印鑑は日本の商習慣において重要な位置を占めていますが、その必要性は法律上絶対ではありません。令和2年に内閣府、法務省、経済産業省より「押印についてのQ&A」が出されており、”明確に特段の定めがある場合を除き、契約に当たり、押印をしなくても、契約の効力に影響は生じない”旨が示されています。
印鑑の役割とは、「当事者の意思確認を示すもの」「後日の争いを防ぐ証拠としての役割」とされていました。
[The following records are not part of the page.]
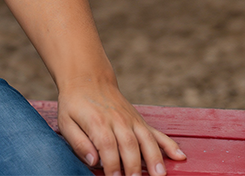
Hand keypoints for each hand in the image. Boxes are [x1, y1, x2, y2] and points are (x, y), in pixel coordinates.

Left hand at [57, 79, 185, 175]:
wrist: (87, 78)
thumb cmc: (74, 104)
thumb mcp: (65, 121)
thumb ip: (78, 142)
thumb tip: (93, 161)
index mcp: (98, 122)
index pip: (107, 147)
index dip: (112, 165)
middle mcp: (117, 120)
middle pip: (129, 146)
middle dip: (134, 167)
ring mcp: (131, 120)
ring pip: (146, 140)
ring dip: (154, 159)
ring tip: (159, 175)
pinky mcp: (139, 121)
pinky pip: (157, 133)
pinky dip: (169, 144)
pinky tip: (180, 156)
一方、法律上の要件としては上記のとおり、契約の成立に印鑑の押印を必須としていません。日本の民法上、契約は「意思の合致」で成立するため、印鑑がなくても有効です。
Q&Aで”明確に特段の定めがある場合”とされている書類としては、不動産登記や遺言書などがありますが、契約書は含まれておりません。
2.電子契約とは?
電子契約は、紙の契約書ではなく電子データとして締結される契約の形態を指します。電子署名やタイムスタンプを活用することで、紙の契約書にサインや押印した場合と同様に契約を締結する意思があったものとしてみなされます。
現在、各社から提供されている電子契約の仕組みとしては、電子署名方式とタイムスタンプ方式があります。
電子署名:契約者の本人確認と改ざん防止を保証
タイムスタンプ:契約成立時点を証明
また、電子契約システムを提供している会社が、当該成立を証明する立会人としているケースもあります。
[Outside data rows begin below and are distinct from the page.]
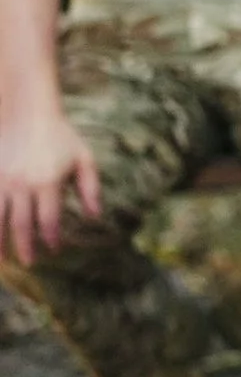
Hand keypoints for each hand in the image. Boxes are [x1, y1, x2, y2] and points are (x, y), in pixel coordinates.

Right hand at [0, 107, 100, 266]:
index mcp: (49, 182)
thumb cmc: (61, 137)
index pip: (49, 219)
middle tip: (31, 262)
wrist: (26, 114)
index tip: (55, 250)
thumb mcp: (84, 159)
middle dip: (26, 246)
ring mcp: (3, 181)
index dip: (52, 238)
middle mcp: (23, 184)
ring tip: (3, 259)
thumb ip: (90, 188)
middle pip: (22, 224)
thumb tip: (95, 217)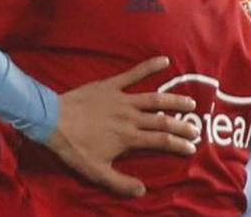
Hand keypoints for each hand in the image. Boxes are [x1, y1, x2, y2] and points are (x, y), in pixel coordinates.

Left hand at [45, 56, 198, 197]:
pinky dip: (149, 66)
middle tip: (196, 128)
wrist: (53, 121)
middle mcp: (130, 117)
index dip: (179, 144)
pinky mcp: (110, 85)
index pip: (161, 141)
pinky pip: (133, 74)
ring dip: (173, 100)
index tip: (191, 147)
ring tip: (190, 103)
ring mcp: (122, 99)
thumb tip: (143, 190)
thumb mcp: (97, 172)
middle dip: (182, 125)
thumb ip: (121, 183)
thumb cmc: (75, 148)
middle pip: (162, 120)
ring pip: (154, 98)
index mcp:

なお電子契約は、「電子署名法」により、電子契約が紙契約と同等の法的効力を持つことが明確化されています。
3.印鑑と電子契約の違い
紙(印鑑を用いた契約)と電子契約の違いは次のとおりとなります。

4.電子契約のメリット
電子契約を導入するメリットとしては、次のとおりです。
①コスト削減
⇒印刷、郵送、保管の費用の削減が可能です。特に大量の契約を扱う企業にとって大きなメリットとなります。
②業務効率化
⇒遠隔地の取引相手とも瞬時に契約を締結可能です。急ぎの契約などでも、郵送する時間を考慮する必要がありません。
③書類紛失や検索の手間を減少。
⇒契約書の紛失などを防ぎ、生産性の向上にもつながります。
④電子署名やタイムスタンプによる改ざん防止。
⇒紙の契約書でも様々な対策をしますが、電子契約においても契約書の真正性が保証されます。
⑤環境への配慮
⇒紙の使用を削減し、環境負荷を軽減することが可能です。
5.印鑑を使うべき場面
電子契約が広く普及しているとはいえ、冒頭でも記載したとおり、印鑑が必要な書面もあります。
法令で押印が求められる書類としては、不動産の登記や遺言書、公正証書などが挙げられます。
また、電子契約システムの導入が進んでいない、又は理解を得られていない企業との契約についても、印鑑を求めるケースがあります。
電子契約システムを導入すると一気に電子化が進むことを期待して導入するケースが多いのですが、実は相手方の意向により全ての契約を電子化できるわけではないことには、注意が必要となります。
まとめ
契約書における印鑑の必要性は状況によりますが、電子契約の普及により、利便性とコスト効率が大きく向上しています。法的要件や取引先の慣習に合わせて、印鑑と電子契約を適切に使い分けることが重要です。